● ТЕКСТ ДОКУМЕНТА:
↓

Первые заметки к «Изгнанникам» ноября 1913 года о возвращении на родину, дружбе, измене совпадают с теми, что разрабатываются в новом романе. Джойсу интереснее ощущения и состояние мужа, а не любовников: только что прожив заново жизнь юного Стивена и как бы завершив ее, он именно в муже-персонаже мог ощутить свою теперешнюю зрелость. Антагонистов он находит легко; в «Изгнанниках» он мстительно переодевает в обманувшего доверие Роуэна — и Роберта Хэнда, и Гогарти, и Косгрейва, и Кеттла, и Прециозо. Пережитое воплощается в грустную мысль: друг — это тот, кто хочет завладеть твоими мыслями, потому что закон запрещает ему завладеть твоим телом и телом твоей жены, а доказать, что он твой ученик, может, только предав тебя.

При всем интересе Джойса к театру, «Изгнанники» — его единственная пьеса10. Несомненно могучее влияние Ибсена и в теме, и в композиции, и в стиле.

Джойс утверждал, что эта пьеса не о супружеской неверности, но об изгнании, однако среди ключевых линий — встреча Ричарда и Роберта, друзей детства, встретившихся спустя девять лет и до сих пор враждующих из-за привязанности одной и той же женщины. Кипит стихия зависти и предательства, хрипит шекспировское «чудовище с зелеными глазами». Берта, загадочная жена Ричарда, и есть женщина, которую Роберт до сих пор желает. Он даже проговаривается, что она стала в девять раз красивее за девять лет, прожитых с Ричардом в Италии. Все происходит за несколько дней. Берта, рассудительная красавица в лавандовом платье, оказывается меж двух свирепеющих соперников. В самой темной части своей натуры Ричард хочет быть преданным ею, «тайно, подло и коварно». Он подталкивает ее к свиданию, которое назначает ей Роберт, чтобы убедиться, насколько верны его сомнения. А Роберт уверяет ее, что муж желает избавиться от всех цепей мещанских условностей.

↑

● ВЫДЕРЖКА ИЗ ДАННЫХ:

↓

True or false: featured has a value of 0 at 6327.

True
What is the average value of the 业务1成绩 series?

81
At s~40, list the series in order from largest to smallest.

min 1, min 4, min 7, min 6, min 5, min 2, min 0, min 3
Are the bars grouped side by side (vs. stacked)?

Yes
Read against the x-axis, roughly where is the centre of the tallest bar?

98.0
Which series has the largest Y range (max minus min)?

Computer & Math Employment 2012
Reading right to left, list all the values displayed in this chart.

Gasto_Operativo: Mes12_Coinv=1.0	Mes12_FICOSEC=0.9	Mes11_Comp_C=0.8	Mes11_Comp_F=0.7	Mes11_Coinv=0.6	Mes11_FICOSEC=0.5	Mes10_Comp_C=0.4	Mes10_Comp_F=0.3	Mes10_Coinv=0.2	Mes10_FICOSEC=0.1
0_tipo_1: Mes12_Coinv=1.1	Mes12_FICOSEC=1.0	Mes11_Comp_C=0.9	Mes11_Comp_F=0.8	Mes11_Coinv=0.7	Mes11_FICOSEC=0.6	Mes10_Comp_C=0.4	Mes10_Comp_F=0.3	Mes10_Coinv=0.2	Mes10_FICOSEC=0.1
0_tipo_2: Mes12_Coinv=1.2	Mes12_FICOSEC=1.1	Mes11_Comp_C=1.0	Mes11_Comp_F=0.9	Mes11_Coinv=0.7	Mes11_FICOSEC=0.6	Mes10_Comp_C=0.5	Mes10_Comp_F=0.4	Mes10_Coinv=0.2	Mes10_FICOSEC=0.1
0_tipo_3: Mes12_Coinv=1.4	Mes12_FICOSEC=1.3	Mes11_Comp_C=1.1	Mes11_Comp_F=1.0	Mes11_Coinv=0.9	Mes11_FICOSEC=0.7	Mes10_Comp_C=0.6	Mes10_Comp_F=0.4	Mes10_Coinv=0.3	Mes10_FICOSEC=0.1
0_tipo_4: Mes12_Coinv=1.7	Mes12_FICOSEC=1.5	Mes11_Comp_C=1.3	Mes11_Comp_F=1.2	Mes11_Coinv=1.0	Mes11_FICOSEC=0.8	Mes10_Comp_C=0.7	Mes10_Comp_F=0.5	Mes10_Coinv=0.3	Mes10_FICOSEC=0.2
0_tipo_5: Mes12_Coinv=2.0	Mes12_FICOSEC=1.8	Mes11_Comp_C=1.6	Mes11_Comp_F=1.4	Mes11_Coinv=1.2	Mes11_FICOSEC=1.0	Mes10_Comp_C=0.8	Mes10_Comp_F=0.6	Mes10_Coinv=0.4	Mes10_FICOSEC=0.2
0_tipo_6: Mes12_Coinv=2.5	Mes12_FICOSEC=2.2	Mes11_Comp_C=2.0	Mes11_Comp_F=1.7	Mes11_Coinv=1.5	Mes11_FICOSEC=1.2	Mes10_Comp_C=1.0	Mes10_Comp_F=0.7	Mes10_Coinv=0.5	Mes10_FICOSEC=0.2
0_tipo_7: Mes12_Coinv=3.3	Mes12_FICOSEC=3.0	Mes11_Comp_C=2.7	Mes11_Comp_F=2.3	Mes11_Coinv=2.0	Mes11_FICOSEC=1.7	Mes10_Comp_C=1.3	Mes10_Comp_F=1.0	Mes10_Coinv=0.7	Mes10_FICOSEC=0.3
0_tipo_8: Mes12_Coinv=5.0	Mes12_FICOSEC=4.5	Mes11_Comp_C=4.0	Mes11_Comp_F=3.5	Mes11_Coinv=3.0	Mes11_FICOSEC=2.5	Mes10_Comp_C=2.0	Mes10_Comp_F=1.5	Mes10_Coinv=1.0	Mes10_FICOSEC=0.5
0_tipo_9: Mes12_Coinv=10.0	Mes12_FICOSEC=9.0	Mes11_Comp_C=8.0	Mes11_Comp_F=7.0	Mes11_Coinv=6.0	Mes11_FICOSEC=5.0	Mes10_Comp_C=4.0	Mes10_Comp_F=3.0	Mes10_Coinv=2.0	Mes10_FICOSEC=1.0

↑

● ЗАДАНИЕ:
Продолжите текст о пьесе Джойса «Изгнанники» после его последнего предложения. Перечень никак не связан с текстом о пьесе Джойса «Изгнанники».

● ОТВЕТ:
«Мышеловка в трех актах», говорил о ней Джойс. Если так, то кошкой здесь должна быть Берта; но она опровергает эти ожидания — в ней нет ничего от Гедды Габлер, она не интриганка, она не будет натравливать их друг на друга, скорее наоборот — ей верится, что она может снова сблизить их, ее ум, говорит Джойс, «как морской туман». Поединок Ричарда и Роберта неожиданно рассказывает о чести и достоинстве Берты. В записях к пьесе сказано, что Ричард желает дать Берте свободу, но не может ожидать, что результатом ее обретения окажется супружеская верность. Может статься, что она как раз не сможет примирить их или развязать этот жестокий узел. Но для нее свобода совсем не то, что для Ричарда: не расставание, а сознательное укрепление союза. Она ждет от него хотя бы намека на то же, но он порабощен собственной уверенностью, что не может властвовать над другим человеком. Именно такая любовь к жене удерживает его от решительных действий. Именно поэтому он создает ситуацию, в которой будет только страдать.

Ричард изгоняет себя из любви, Роберт — из собственной чести, Берта — из уверенности в муже и супружестве. Это, как пишет Эллман, метафизическое возвращение, оборачивающееся метафизическим изгнанием.

Но большая часть критиков прочитала пьесу как рассказ об эротомане и вуайеристе. Странно было бы ожидать другого. Не успели «Изгнанники» появиться в печати, их дружно признали «грязью». Почти всему, что напишет Джойс впоследствии, достанется тот же ярлык.

Примечания

1. И все, что было для меня безмерно, / Тяжелым бременем, ему казалось / Простым и легким... (У.Б. Йетс «Фергус и друид», перевод Г. Кружкова).

2. Здесь и далее перевод Н. Киасашвили, местами крайне приблизительный. Фразы на немецком, итальянском и латинском без пояснений переведены на русский.

3. Здесь и ниже — подстрочный перевод.

4. И никогда не возвращаться (ит.).

5. Что, если прежняя Венера (то есть любовь) вернется? (лат.).

6. Не его, но Варавву! (Иоанн, 18, 40).

7. Перевод Г. Кружкова.

8. «Cantos» — назвал свой сборник Паунд, подразумевая «Песни». Однако «песни» по-итальянски canti.

9. Общее торжество (фр.).

10. Формально — вторая, но никто и никогда не пытался отнестись к «Блестящей карьере» всерьез, а «Вещество снов» просто не сохранилось. «Изгнанников» хотя бы ставили — первым был знаменитый английский режиссер и драматург Гарольд Пинтер в 1970 году, в лондонском театре «Русалка».